Commission Rejects SPP Tariff Revision, Reversing ALJ Decision
The commission on Thursday also rejected SPP’s proposed tariff revision to include an annual transmission revenue requirement (ATRR) for certain GridLiance High Plains facilities in Oklahoma’s Panhandle, affirming in part and reversing in part a decision by an administrative law judge in hearing and settlement procedures (ER18-2358).
FERC said that SPP’s 2018 filing to revise the tariff and allow recovery of the ATRR for GridLiance’s facilities was unable to prove the change was just and reasonable. It said that in protesting the filing, Xcel Energy Services (NASDAQ:XEL) was able to show “adequate evidence” that the facilities should be declassified as transmission under the commission’s seven-factor test.
Xcel also said GridLiance’s inclusion of its Oklahoma Panhandle facilities in its ATRR would result in a cost-shift to its Southwestern Public Service subsidiary, which shares the same transmission pricing zone (Zone 11). (See GridLiance, Xcel Battle over Tx Qualifications.)
The commission reversed an ALJ decision last year that the transmission facilities were eligible for recovery in transmission rates under SPP’s tariff. FERC directed GridLiance and SPP to issue refunds within 45 days to customers in GridLiance’s ATRR in Zone 11.
“We find, among other things, that … SPP and GridLiance failed to meet their burden to prove by a preponderance of the evidence that the GridLiance facilities are transmission facilities eligible for recovery,” the commissioners wrote.

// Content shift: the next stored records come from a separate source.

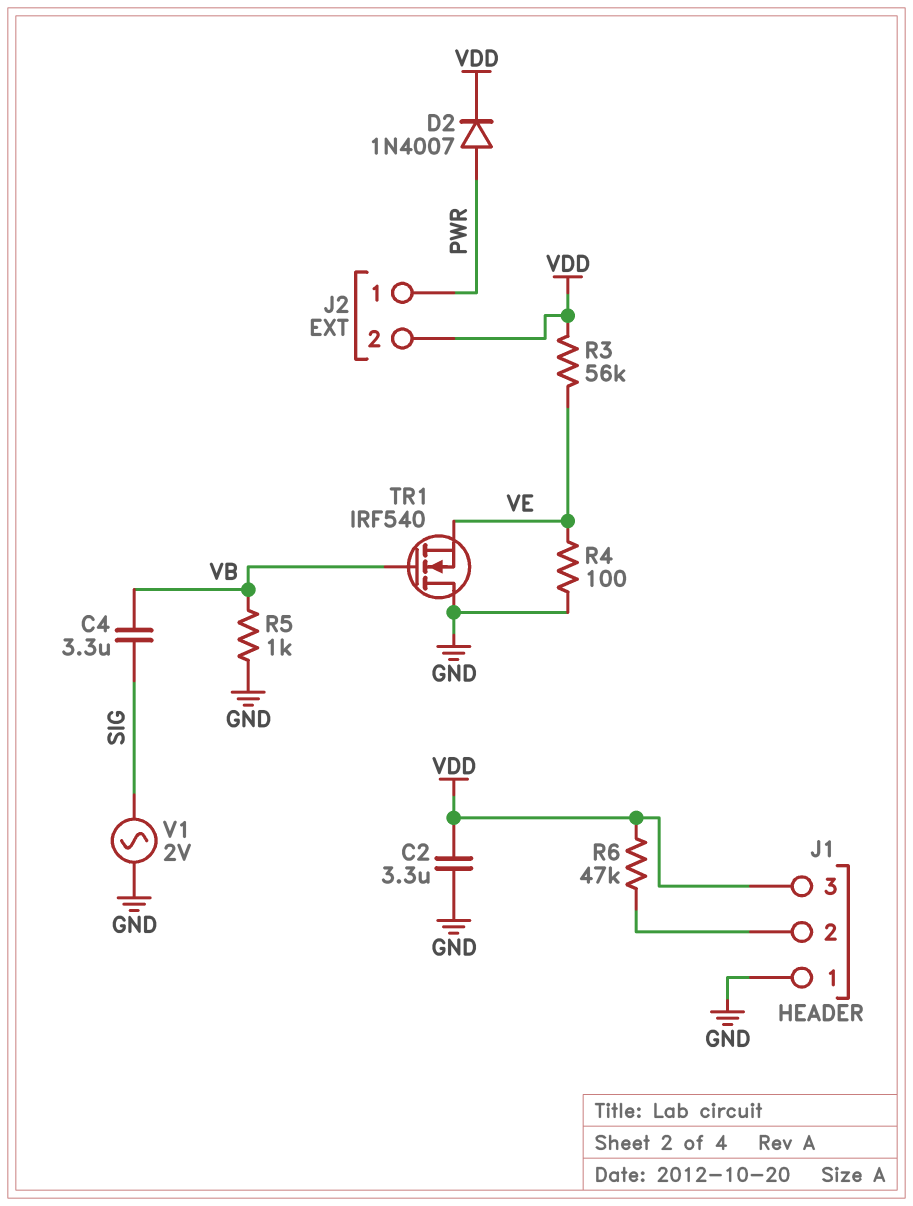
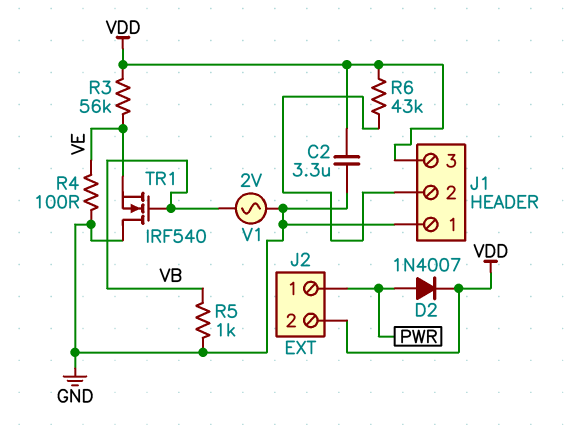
C4: 3.3uF (SIG, VB) -> none
R6: 47k (J1/2, VDD) -> 43k (J1/2, VDD)
V1: AC 2V (GND, SIG) -> AC 2V (GND, VB)

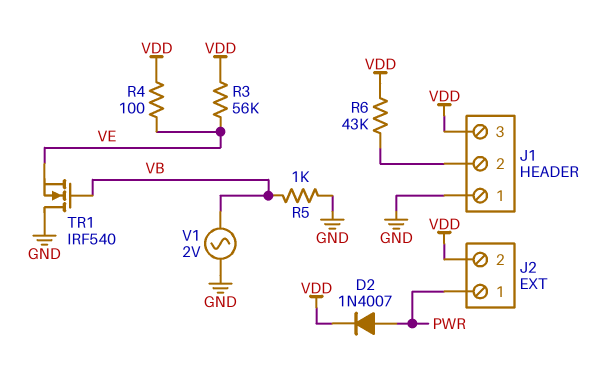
C2: 3.3uF (GND, VDD) -> none
R4: 100 (GND, VE) -> 100 (VDD, VE)

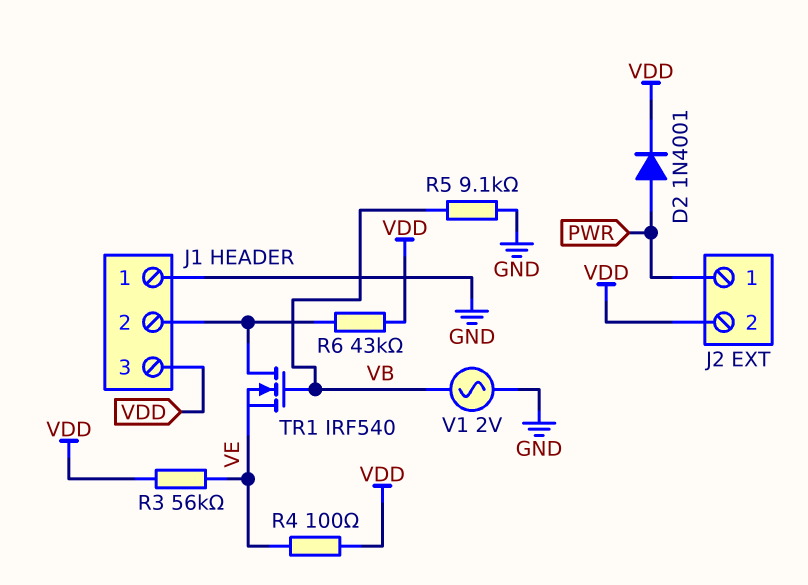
D2: diode 1N4007 (A PWR, K VDD) -> diode 1N4001 (A PWR, K VDD)
R5: 1k (GND, VB) -> 9.1k (GND, VB)
TR1: NMOS IRF540 (G VB, D GND, S VE) -> NMOS IRF540 (G VB, D J1/2, S VE)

FERC said that because it resolved the case’s central issue, it did not reach the merits of the rate impact, cost causation, prudent decision-making, and other arguments raised by Xcel and other intervenors.

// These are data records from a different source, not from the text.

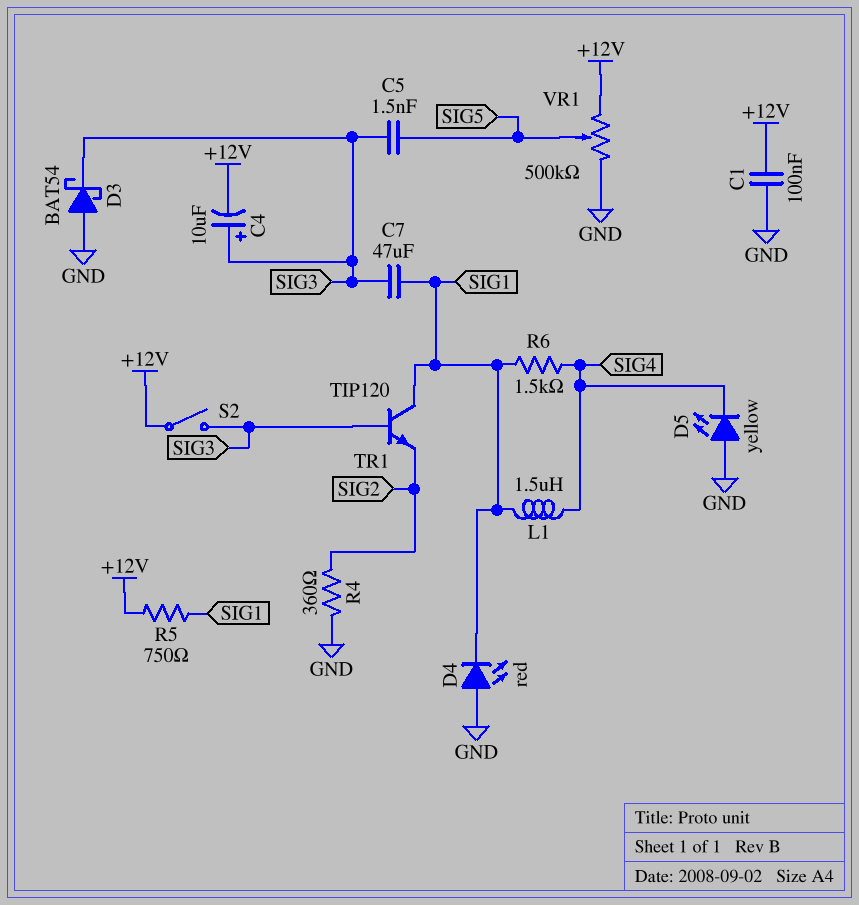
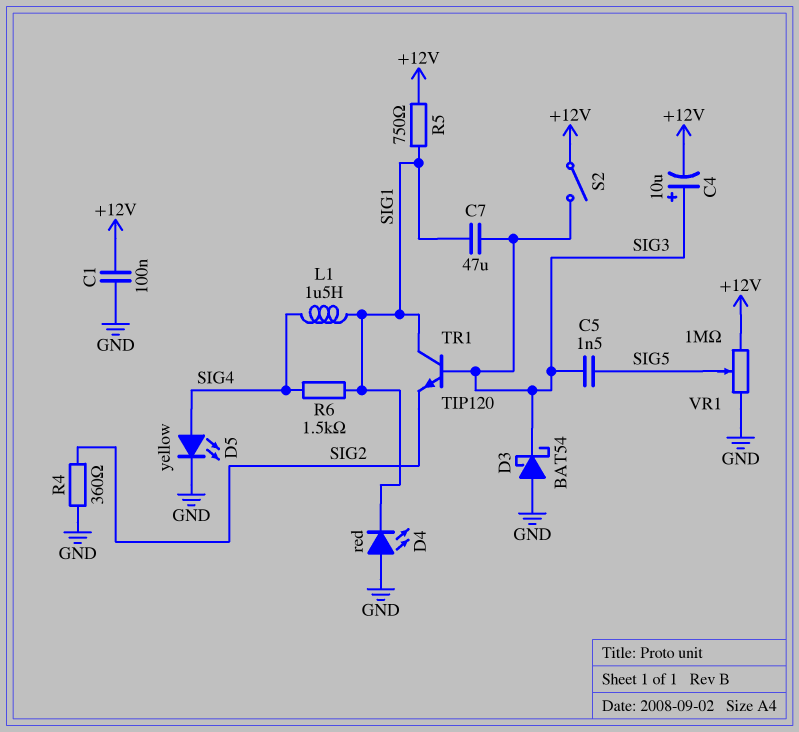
D5: LED yellow (A GND, K SIG4) -> LED yellow (A SIG4, K GND)
VR1: 500k (+12V, GND, wiper SIG5) -> 1M (+12V, GND, wiper SIG5)

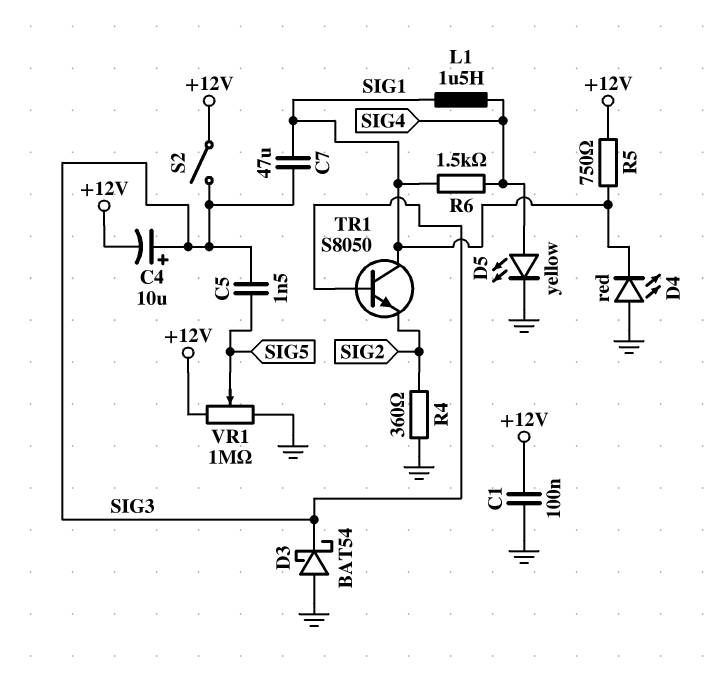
TR1: NPN TIP120 (B SIG3, C SIG1, E SIG2) -> NPN S8050 (B SIG3, C SIG1, E SIG2)

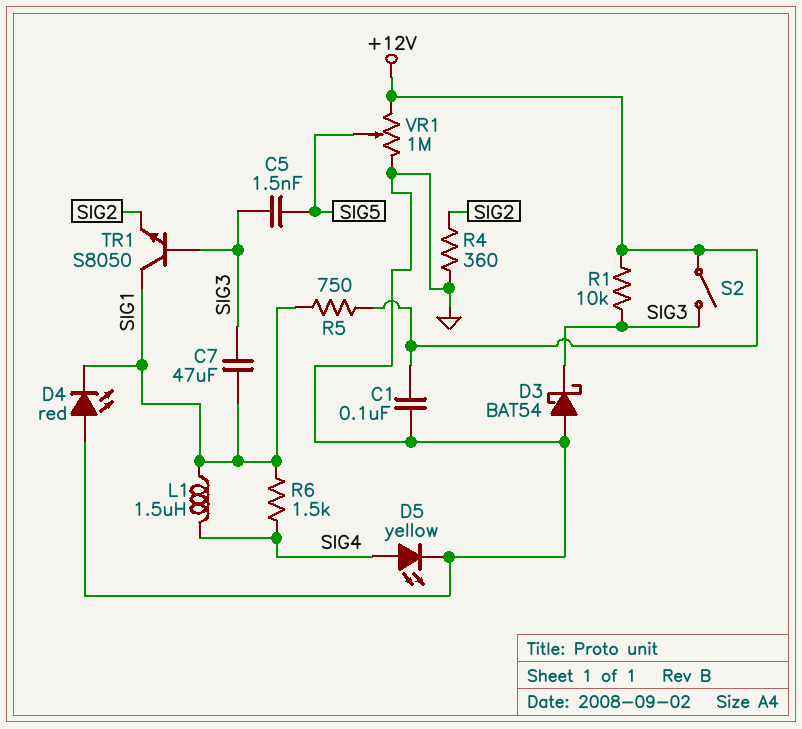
C4: 10uF (plus SIG3, minus +12V) -> none
R1: none -> 10k (+12V, SIG3)

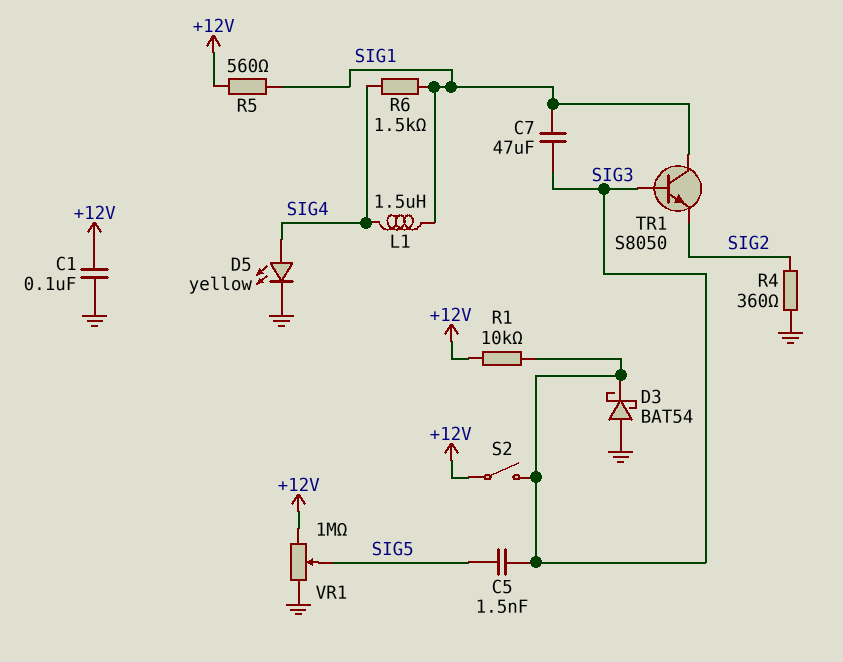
D4: LED red (A GND, K SIG1) -> none
R5: 750 (+12V, SIG1) -> 560 (+12V, SIG1)

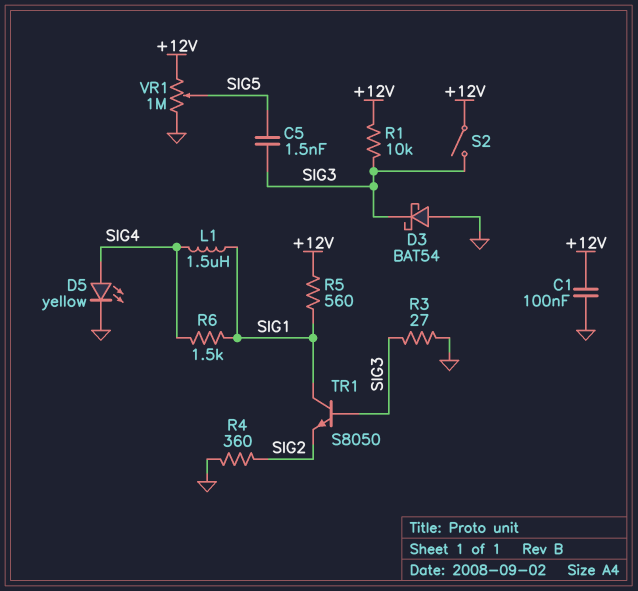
C7: 47uF (SIG1, SIG3) -> none
R3: none -> 27 (GND, SIG3)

The commission also dismissed a pair of Xcel’s formal challenges to GridLiance’s 2021 and 2022 annual formula rate updates as moot, citing the 2021 order over Xcel’s previous informal contention that GridLiance’s inclusion of the Oklahoma assets’ costs in its updates was improper (ER21-1438, ER22-1353).
It said that given the decision in the earlier proceeding and GridLiance’s implementation of the Zone 11 ATRR in the 2021 and 2022 annual updates, Xcel’s formal challenges were moot.
Just Energy OK’d for MBRA
FERC also granted power marketer Just Energy’s authority to make wholesale sales of energy and capacity at market-based rates and found it met the criteria to be a Category 1 seller in all regions (ER22-2044, ER22-2044-001).
The commission determined that because Just Energy does not own or control generation or transmission facilities, it satisfies FERC’s requirements for market-based rates regarding horizontal and vertical market power.
The ruling allows Just Energy to supply retail power in competitive markets, as one affiliate already does in ERCOT. It will contract with third parties to procure supply for its other affiliates and to provide them scheduling, settlement and bid/offer submission services once it registers with grid operators.